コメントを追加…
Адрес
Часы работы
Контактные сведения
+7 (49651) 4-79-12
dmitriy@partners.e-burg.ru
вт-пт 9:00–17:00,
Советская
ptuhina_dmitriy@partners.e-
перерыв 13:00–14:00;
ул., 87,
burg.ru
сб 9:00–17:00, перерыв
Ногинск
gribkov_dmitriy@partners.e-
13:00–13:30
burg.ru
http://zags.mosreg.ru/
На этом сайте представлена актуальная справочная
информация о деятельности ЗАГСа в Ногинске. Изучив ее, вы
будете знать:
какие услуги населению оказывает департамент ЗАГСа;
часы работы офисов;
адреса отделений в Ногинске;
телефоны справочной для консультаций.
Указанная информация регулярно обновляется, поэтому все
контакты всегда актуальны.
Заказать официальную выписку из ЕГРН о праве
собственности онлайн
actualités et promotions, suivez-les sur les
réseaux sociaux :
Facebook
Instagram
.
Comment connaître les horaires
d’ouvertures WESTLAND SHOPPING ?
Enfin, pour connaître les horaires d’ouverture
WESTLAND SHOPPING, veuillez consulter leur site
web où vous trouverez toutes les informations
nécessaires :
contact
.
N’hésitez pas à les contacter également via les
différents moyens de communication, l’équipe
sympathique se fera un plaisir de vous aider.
===============
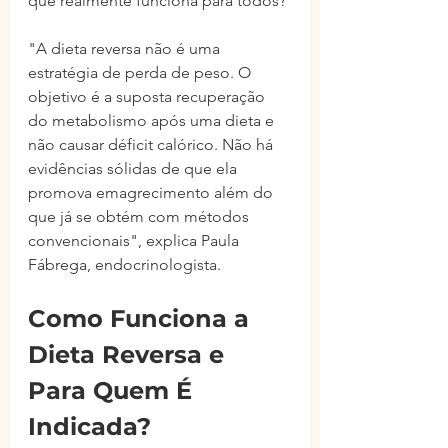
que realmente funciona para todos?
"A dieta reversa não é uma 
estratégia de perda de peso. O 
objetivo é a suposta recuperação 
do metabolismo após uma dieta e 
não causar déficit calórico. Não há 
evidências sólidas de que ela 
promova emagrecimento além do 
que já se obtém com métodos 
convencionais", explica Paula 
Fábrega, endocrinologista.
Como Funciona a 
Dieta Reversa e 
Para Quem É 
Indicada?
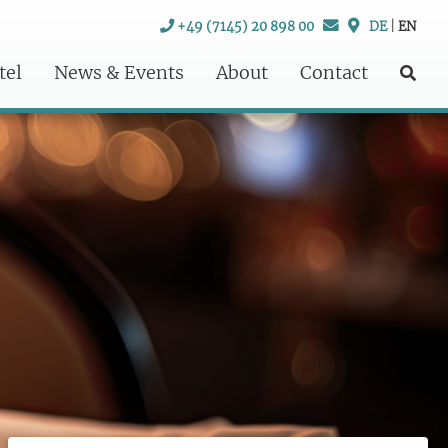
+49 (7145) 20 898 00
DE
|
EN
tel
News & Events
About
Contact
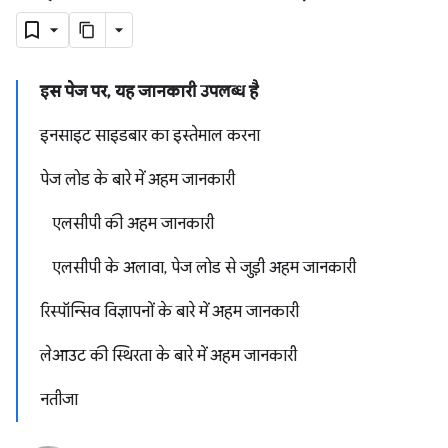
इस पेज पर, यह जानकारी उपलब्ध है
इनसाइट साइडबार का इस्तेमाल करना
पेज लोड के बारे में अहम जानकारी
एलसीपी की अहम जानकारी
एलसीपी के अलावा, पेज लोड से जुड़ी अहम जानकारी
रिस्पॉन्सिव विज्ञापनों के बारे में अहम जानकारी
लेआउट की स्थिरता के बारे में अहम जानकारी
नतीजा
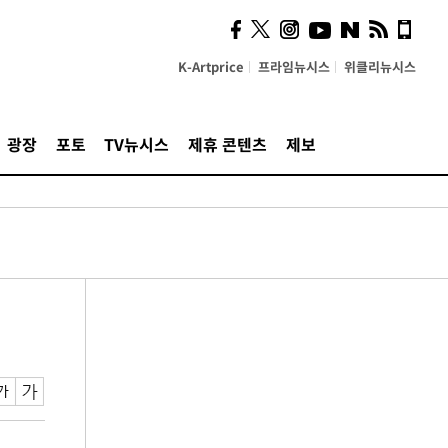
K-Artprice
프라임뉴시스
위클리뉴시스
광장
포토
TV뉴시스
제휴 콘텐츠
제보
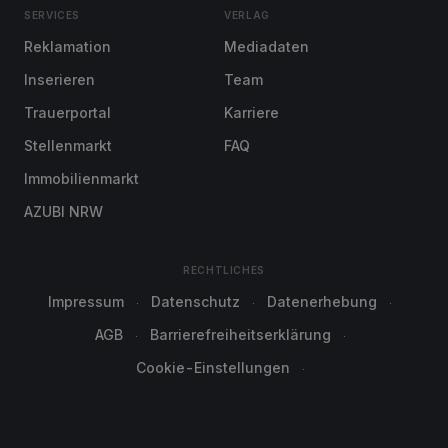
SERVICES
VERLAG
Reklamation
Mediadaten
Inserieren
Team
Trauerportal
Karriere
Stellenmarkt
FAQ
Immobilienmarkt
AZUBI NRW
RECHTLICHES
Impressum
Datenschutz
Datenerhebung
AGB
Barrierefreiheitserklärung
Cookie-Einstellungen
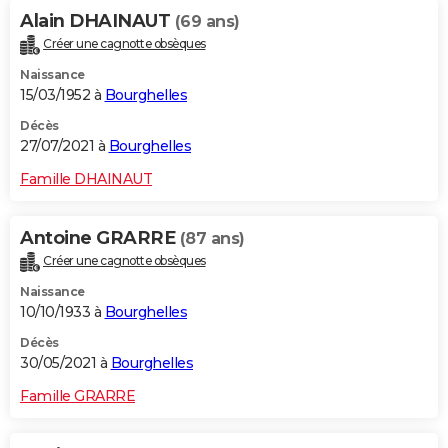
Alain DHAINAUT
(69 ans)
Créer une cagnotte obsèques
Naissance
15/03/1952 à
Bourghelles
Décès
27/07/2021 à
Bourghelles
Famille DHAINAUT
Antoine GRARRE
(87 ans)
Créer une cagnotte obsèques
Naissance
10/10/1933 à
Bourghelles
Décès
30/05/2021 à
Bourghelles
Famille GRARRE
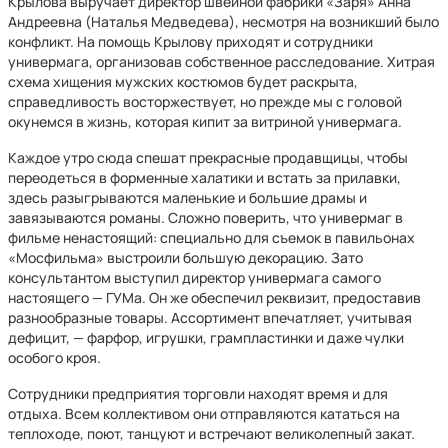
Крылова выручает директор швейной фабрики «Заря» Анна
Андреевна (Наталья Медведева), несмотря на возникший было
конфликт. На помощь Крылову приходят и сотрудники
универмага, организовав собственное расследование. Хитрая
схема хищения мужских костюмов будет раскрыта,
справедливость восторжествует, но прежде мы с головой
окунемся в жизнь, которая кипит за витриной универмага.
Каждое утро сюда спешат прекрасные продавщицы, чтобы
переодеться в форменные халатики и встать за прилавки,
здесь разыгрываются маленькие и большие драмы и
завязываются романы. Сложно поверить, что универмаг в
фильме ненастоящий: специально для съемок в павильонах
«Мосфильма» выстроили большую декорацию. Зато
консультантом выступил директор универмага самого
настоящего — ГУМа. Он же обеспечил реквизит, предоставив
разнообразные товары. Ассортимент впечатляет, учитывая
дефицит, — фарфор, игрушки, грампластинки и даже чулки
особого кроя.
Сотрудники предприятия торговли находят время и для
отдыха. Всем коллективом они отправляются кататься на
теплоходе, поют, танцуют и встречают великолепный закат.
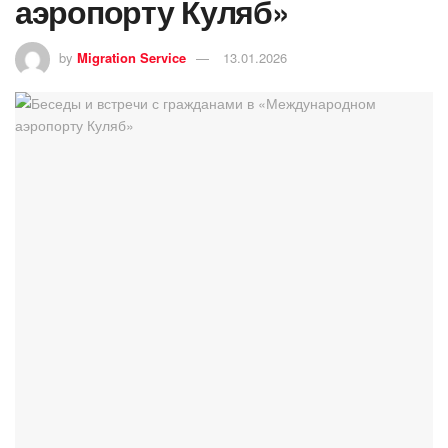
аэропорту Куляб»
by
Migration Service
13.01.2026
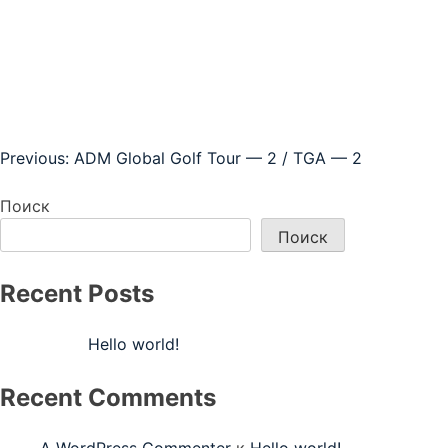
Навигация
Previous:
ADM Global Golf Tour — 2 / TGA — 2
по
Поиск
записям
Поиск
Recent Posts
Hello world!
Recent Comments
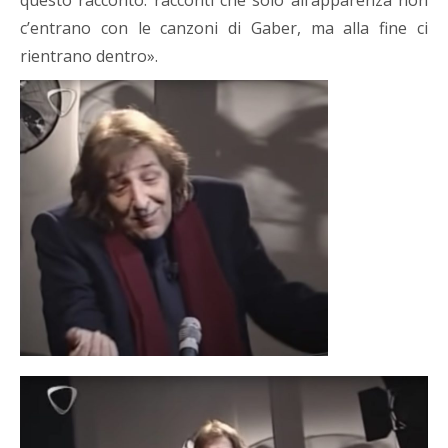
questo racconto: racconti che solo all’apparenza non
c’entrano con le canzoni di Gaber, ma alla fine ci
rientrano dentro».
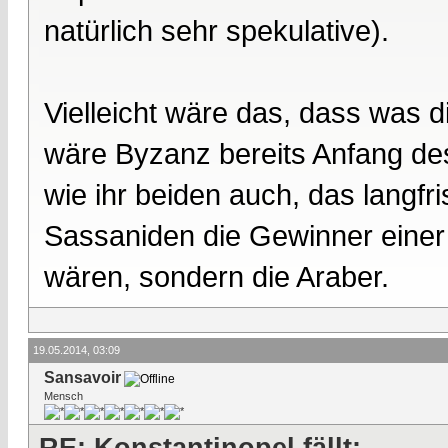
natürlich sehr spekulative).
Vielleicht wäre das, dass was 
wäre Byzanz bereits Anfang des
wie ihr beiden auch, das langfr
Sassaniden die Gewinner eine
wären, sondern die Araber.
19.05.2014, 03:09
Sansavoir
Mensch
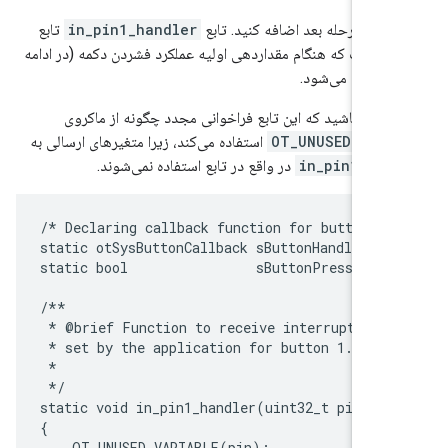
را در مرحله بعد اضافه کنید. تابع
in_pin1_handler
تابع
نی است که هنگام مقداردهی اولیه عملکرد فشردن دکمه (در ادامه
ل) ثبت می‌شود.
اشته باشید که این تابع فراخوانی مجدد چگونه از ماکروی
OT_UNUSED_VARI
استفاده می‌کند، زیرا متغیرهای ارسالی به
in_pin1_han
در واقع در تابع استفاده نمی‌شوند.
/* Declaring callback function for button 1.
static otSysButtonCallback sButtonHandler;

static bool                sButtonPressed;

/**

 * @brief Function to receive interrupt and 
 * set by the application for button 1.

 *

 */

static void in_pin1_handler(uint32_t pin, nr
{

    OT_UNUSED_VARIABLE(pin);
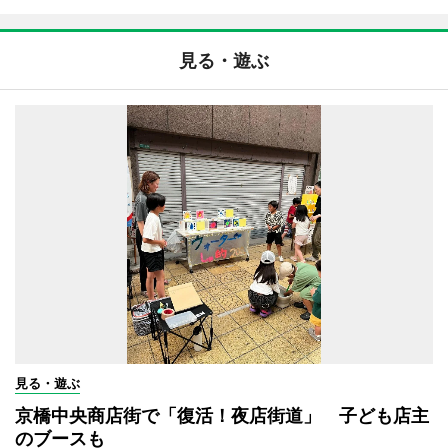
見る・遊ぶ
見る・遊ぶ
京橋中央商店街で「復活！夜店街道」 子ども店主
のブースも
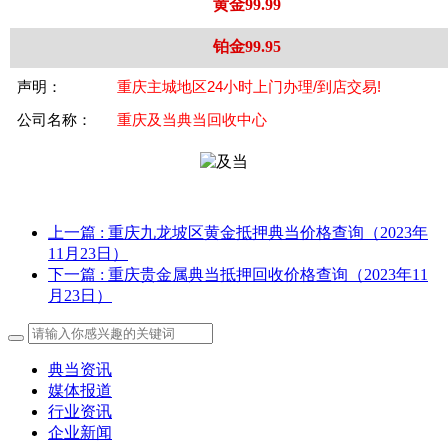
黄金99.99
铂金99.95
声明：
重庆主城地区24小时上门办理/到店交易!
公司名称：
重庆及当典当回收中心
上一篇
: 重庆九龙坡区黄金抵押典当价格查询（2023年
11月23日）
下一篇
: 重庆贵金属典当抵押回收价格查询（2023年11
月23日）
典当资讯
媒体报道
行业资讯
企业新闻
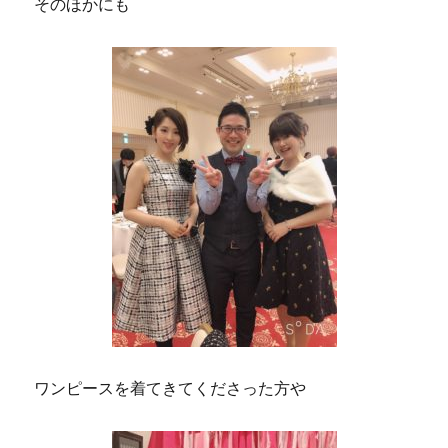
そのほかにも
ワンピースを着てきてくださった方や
===============
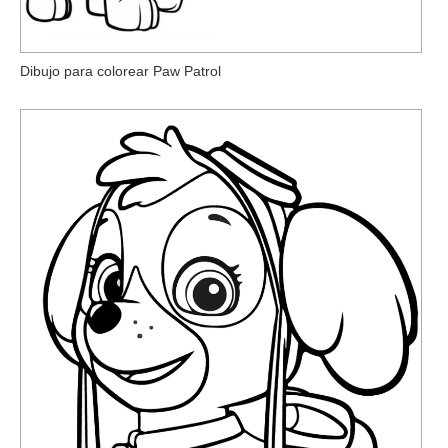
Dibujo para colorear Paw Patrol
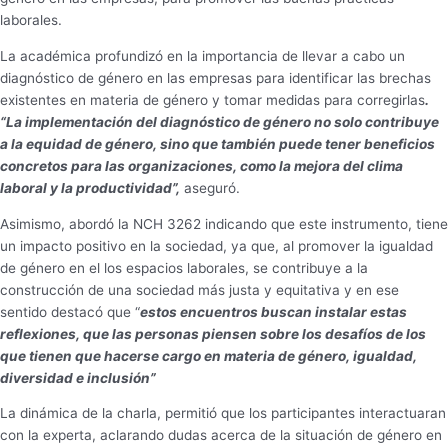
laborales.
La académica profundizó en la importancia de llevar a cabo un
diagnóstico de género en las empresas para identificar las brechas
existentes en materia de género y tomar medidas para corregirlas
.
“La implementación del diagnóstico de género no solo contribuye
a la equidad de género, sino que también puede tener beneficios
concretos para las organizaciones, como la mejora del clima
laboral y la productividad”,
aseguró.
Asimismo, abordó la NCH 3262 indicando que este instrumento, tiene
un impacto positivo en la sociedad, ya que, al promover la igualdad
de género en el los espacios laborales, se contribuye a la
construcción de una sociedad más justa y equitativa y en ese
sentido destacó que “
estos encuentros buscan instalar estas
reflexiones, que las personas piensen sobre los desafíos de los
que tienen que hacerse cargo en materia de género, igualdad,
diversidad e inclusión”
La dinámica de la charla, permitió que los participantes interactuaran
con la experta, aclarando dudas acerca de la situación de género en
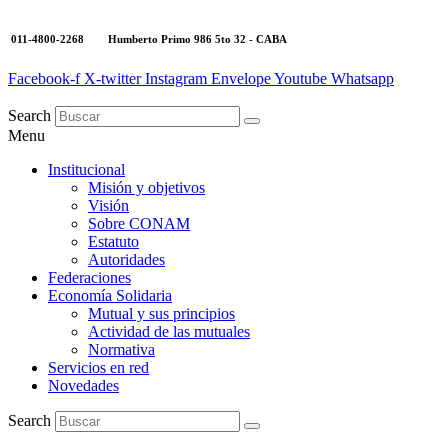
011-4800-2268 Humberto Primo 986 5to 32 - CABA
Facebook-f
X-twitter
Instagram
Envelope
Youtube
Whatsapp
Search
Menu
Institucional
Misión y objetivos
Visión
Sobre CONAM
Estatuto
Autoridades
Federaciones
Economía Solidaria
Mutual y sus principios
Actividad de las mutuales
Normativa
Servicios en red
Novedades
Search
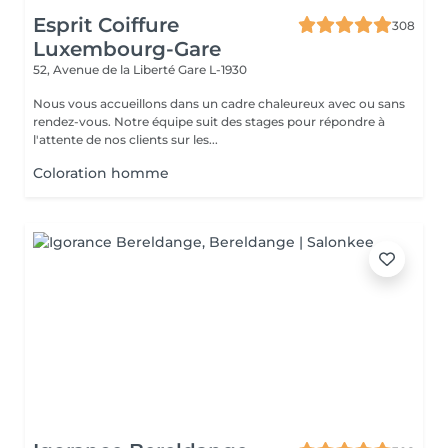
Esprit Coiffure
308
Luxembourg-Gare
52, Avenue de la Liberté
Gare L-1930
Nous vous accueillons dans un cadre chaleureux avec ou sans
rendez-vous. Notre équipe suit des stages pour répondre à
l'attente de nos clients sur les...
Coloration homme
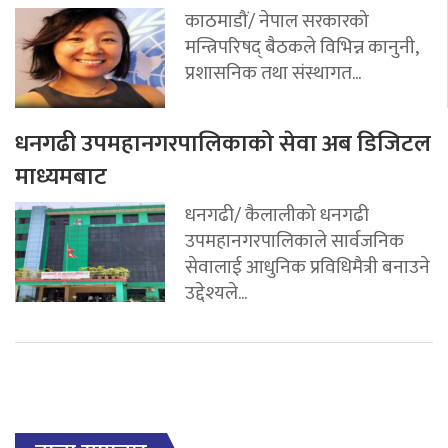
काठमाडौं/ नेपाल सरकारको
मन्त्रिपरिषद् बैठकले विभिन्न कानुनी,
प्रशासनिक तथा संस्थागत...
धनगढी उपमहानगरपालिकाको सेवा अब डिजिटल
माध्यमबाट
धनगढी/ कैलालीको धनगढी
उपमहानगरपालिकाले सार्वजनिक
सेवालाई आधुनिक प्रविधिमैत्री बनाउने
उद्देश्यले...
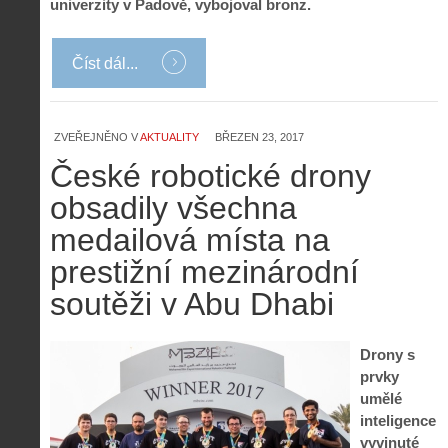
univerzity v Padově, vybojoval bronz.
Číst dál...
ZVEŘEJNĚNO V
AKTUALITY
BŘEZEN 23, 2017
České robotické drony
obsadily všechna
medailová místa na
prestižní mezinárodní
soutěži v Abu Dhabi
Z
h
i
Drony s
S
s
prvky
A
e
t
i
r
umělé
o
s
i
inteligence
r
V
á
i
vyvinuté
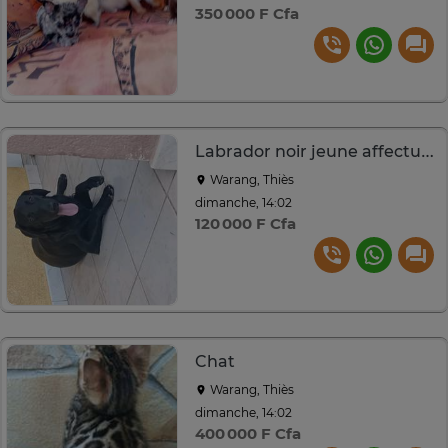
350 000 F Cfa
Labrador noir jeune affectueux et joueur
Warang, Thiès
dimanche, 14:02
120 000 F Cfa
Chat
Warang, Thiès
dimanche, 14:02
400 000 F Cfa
===============
**TASK REQUIREMENTS:** Copy every line of the material in which the word "ЗАГСа" occurs.

**EXERCISE OUTPUT:**
информация о деятельности ЗАГСа в Ногинске. Изучив ее, вы
какие услуги населению оказывает департамент ЗАГСа;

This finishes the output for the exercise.